(Your objective):
Retype, without any change, the line that contains "16] | 10.69 |" and every line that follows it to the end of the entries, and nothing else.

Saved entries
>>>>>

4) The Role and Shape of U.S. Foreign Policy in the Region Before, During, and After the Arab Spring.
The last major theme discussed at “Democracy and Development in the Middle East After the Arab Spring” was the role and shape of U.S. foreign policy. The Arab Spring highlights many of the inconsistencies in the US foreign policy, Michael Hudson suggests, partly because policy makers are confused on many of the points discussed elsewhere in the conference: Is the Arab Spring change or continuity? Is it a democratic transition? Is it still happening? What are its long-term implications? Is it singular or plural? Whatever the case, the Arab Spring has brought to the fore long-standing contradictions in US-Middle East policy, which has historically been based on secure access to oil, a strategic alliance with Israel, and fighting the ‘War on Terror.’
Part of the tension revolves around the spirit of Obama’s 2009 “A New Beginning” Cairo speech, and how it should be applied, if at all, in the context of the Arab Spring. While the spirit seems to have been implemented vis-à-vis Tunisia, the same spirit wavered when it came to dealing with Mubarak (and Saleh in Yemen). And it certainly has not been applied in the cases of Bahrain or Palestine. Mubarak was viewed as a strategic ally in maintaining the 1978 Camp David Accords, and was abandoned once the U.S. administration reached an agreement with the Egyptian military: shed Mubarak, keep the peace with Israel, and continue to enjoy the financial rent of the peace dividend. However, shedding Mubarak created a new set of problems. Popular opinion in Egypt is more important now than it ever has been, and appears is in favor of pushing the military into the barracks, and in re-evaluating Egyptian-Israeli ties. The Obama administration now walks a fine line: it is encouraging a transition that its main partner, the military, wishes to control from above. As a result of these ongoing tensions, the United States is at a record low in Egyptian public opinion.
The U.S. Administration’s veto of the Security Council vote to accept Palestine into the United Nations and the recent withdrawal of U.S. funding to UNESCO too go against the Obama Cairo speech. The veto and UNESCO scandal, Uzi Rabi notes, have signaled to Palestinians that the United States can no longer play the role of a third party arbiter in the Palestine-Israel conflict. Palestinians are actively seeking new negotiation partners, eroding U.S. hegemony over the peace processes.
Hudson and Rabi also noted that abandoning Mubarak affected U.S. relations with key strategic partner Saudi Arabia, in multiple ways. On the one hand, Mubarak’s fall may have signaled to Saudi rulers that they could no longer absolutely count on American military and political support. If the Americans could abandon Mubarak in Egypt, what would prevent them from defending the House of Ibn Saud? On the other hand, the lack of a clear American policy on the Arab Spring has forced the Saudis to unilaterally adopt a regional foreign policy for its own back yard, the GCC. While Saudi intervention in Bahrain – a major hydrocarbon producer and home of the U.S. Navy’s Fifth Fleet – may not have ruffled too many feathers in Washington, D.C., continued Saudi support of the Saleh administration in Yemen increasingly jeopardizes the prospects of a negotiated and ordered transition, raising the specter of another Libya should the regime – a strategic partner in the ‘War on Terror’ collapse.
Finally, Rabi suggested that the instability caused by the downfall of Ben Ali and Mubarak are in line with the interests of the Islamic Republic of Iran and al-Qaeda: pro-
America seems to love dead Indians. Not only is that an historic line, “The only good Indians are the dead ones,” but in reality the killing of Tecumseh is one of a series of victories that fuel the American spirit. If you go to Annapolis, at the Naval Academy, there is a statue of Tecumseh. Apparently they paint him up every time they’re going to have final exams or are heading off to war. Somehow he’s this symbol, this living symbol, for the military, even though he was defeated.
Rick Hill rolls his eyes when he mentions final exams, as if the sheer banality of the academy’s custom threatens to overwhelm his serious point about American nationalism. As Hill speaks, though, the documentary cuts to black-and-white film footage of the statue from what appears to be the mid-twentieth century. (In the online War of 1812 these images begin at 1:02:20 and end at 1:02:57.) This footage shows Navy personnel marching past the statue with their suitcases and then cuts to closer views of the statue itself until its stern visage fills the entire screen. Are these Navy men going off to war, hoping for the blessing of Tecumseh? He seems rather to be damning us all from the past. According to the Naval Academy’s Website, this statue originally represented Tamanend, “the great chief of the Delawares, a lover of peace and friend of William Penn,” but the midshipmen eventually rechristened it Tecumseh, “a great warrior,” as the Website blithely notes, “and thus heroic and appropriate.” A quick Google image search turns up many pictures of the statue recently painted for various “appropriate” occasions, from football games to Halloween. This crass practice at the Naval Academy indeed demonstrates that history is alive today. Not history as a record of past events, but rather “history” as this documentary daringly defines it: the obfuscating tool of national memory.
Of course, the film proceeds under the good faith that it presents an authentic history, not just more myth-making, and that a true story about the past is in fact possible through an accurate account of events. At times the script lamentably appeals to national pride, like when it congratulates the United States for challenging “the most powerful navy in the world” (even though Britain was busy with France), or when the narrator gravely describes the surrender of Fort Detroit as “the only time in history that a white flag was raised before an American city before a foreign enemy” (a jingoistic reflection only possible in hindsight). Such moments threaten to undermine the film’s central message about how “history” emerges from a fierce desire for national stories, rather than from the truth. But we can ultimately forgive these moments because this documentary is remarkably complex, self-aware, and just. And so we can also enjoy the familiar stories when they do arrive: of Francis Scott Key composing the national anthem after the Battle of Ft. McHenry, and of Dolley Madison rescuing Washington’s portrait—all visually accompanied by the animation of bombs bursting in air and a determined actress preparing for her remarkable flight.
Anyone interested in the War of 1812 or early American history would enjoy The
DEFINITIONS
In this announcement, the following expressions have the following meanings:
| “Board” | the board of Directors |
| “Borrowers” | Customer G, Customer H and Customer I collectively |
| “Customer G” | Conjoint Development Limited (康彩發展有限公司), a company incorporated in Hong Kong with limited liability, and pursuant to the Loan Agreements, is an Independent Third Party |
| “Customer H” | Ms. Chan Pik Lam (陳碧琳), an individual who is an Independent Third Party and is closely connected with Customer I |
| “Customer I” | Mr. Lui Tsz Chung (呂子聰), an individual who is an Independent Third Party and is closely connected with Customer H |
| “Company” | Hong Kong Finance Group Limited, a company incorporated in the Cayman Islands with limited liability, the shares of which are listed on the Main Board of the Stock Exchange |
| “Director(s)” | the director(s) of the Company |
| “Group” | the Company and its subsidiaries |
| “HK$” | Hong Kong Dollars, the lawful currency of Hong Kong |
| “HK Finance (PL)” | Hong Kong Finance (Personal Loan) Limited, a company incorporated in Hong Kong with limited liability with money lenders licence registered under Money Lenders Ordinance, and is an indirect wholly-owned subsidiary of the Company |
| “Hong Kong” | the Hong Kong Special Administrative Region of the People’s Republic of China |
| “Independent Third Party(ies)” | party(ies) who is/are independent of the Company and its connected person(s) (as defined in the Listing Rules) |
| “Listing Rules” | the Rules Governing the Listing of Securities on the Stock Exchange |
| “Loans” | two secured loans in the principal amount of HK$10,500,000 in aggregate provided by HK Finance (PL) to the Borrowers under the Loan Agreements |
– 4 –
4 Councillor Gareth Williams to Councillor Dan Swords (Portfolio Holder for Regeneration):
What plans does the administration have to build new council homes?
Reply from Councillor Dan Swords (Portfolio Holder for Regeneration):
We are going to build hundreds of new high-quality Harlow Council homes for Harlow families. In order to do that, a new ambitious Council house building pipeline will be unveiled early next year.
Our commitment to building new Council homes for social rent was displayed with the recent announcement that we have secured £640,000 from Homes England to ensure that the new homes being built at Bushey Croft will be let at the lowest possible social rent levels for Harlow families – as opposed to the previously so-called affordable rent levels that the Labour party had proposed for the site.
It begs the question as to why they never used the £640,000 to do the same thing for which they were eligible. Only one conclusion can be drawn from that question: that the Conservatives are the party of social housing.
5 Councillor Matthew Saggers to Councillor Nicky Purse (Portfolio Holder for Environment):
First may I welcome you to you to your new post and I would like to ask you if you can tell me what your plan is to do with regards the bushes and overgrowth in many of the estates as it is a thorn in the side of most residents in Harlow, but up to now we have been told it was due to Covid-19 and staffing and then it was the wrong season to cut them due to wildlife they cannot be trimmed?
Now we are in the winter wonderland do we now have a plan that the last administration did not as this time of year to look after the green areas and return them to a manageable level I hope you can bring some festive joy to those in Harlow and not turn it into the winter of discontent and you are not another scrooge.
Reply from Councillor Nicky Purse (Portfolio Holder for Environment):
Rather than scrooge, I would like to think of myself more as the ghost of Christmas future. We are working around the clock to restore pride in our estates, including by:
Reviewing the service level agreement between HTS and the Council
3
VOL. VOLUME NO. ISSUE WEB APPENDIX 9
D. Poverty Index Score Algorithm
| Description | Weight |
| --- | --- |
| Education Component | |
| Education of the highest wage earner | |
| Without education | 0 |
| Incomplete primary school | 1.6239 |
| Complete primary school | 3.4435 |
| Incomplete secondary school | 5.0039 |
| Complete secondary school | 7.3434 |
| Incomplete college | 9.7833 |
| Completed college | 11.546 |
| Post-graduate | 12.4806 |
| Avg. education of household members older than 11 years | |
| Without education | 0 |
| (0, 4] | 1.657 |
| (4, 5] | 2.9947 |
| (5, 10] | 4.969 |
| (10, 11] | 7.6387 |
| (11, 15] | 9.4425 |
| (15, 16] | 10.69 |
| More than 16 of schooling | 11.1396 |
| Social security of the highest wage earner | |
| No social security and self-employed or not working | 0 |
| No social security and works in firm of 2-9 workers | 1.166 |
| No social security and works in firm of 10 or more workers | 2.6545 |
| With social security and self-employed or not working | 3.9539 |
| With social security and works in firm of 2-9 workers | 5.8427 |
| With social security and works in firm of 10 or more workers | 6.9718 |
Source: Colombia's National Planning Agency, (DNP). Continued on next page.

<<<<<

(Solution for this task):
| (15, 16] | 10.69 |
| More than 16 of schooling | 11.1396 |
| Social security of the highest wage earner | |
| No social security and self-employed or not working | 0 |
| No social security and works in firm of 2-9 workers | 1.166 |
| No social security and works in firm of 10 or more workers | 2.6545 |
| With social security and self-employed or not working | 3.9539 |
| With social security and works in firm of 2-9 workers | 5.8427 |
| With social security and works in firm of 10 or more workers | 6.9718 |
Source: Colombia's National Planning Agency, (DNP). Continued on next page.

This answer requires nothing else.